G–Derek Harper, dominant on floor

Second Illini Five (apologies to Eddleman and top scorer Deon Thomas):

F–Nick Weatherspoon, glass wiper

F–Dave Downey, led '63 co-champs

C–Skip Thoren, all-time rebounder

G–Nick Anderson, Mr. Everything

G–Kenny Battle, nonstop hero

Best in one year (apologies to Flyin' Illini Anderson (1989) and Gill (1990).

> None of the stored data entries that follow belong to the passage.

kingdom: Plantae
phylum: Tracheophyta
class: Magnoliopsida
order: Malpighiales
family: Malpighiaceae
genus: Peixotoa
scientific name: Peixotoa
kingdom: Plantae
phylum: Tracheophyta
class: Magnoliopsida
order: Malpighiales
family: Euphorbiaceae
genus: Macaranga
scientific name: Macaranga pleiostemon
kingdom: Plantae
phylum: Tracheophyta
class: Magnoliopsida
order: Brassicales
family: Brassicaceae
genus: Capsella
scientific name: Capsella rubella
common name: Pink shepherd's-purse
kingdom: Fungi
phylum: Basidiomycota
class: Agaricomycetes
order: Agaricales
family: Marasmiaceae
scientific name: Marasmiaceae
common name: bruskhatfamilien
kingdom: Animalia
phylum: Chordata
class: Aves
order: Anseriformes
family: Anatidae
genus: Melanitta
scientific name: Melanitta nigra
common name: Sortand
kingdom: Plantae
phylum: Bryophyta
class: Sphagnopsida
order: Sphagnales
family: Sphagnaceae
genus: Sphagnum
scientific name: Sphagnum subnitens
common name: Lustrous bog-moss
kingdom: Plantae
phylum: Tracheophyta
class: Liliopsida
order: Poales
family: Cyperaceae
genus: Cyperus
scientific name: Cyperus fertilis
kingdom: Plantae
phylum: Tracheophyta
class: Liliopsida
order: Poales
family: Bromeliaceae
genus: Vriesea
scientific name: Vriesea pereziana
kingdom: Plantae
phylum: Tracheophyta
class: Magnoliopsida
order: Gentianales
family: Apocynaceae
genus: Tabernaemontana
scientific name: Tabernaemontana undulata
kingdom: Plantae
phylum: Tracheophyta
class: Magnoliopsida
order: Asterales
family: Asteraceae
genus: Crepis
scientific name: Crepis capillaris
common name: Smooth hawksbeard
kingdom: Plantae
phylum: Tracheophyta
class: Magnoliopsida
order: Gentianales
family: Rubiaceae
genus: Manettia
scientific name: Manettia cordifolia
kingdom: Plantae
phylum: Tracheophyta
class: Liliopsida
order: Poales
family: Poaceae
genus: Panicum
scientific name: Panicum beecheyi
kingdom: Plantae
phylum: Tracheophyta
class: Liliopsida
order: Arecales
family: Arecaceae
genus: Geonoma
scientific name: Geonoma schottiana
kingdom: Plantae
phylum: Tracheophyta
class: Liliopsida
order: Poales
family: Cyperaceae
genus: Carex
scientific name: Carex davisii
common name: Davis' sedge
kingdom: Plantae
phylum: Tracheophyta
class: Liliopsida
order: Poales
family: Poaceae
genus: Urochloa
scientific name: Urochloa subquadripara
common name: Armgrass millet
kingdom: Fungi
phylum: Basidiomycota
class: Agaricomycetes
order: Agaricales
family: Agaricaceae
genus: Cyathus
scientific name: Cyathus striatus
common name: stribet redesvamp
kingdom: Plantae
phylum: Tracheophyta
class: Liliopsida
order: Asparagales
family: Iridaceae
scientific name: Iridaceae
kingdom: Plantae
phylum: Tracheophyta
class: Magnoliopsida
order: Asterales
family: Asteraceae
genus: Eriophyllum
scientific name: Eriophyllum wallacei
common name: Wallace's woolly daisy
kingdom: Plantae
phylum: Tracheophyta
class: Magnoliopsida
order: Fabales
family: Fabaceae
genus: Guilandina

Don Freeman, 27.8 ppg. in '66

Ken Norman, all-league in '87

John Kerr, scored 25.3 ppg. in '54

Skip Thoren, 14.5 boards in '65

Derek Harper, put points with D in '83

Now let's have some more fun

Most popular Illini (apologies to Paul Judson and Manny Jackson):

Kenny Battle, dunker deluxe

Dike Eddleman, bigger than life

Doug Altenberger, still a star

Gene Vance, athlete's athlete

Kendall Gill, caught fans' eye

All-time best on defense (apologies to Randy Crews and Steve Bardo):

F–Mike Price, NBA first-rounder

F–Preston Pearson, tough as nails

C–Derek Holcomb, 174 UI blocks

G–Bruce Douglas, had 324 steals

G–Derek Harper, octopus arms

Sixth man–Jack Smiley, whiz on D

All-time best out-of-staters (apologies to Texan James Griffin):

F-Nick Weatherspoon, slim Ohioan

F-Mike Price, infrequent Hoosier

C-Bill Burwell, no Brooklyn bum

G-Tal Brody, Israeli-Jersey pickup

G-Derek Harper, Florida flash

All-time best playmakers (apologies to Bill Erickson and Steve Bardo):

Don Sunderlage, led two Final Fours

Tal Brody, sparked 100-point fever

Derek Harper, broke up the press

Kiwane Garris, always in control

Bruce Douglas, started 117, won 95

We're hot, let's keep going

All-time most improved (apologies to Quinn Richardson and Don Ohl):

Perry Range, talent harnessed speed

Kendall Gill, overcame soph slump

Derek Harper, learned to shoot

Kevin Turner, caught fire in '98

Chris Gandy, emerged as senior

All-time most overlooked (apologies to Rick Schmidt and Jim Dawson):

Irv Bemoras, in two Final Fours

Wally Oskerkorn, led scoring in '50

Rod Fletcher, '52 All-American

Dave Scholz, 20.5 career average

Mark Smith, versatile four years

All-time Mr. Tenacity (apologies to spin-driver Andy Kaufmann):

Fred Miller, Harv's whirlwind

Kenny Battle, award is for him

Neil Bresnahan, backboard demon

Doug Altenberger, relentless

Nick Anderson, rugged in clutch

All-time best from area (no, Otho and Dick, it's 60 miles to Paris):

Ted Beach, Champaign deadeye

Rod Fletcher, Maroon baseliner

Rick Schmidt, Royal piledriver

Deon Flessner, St. Joseph-Ogden ace

Gene Vance, Clinton's Whiz Kid

Some played, even showing flashes of greatness, but crashed and burned. No apologies here:

Rich Jones, in "slush" scandal

George Bon Salle, grades cost title

Bill Morris, returned to St. Louis

Alvin O'Neal, Peorian didn't last

Rennie Clemons, failed in classroom

There they are, my purely arbitrary picks. If you want nonarbitrary, you can have five single-game scoring leaders: Downey 53, Kaufmann 46, Scholz 42, Phillip 40 and Thomas 39. But, shucks, what's the fun in that?

Loren Tate writes for The News-Gazette.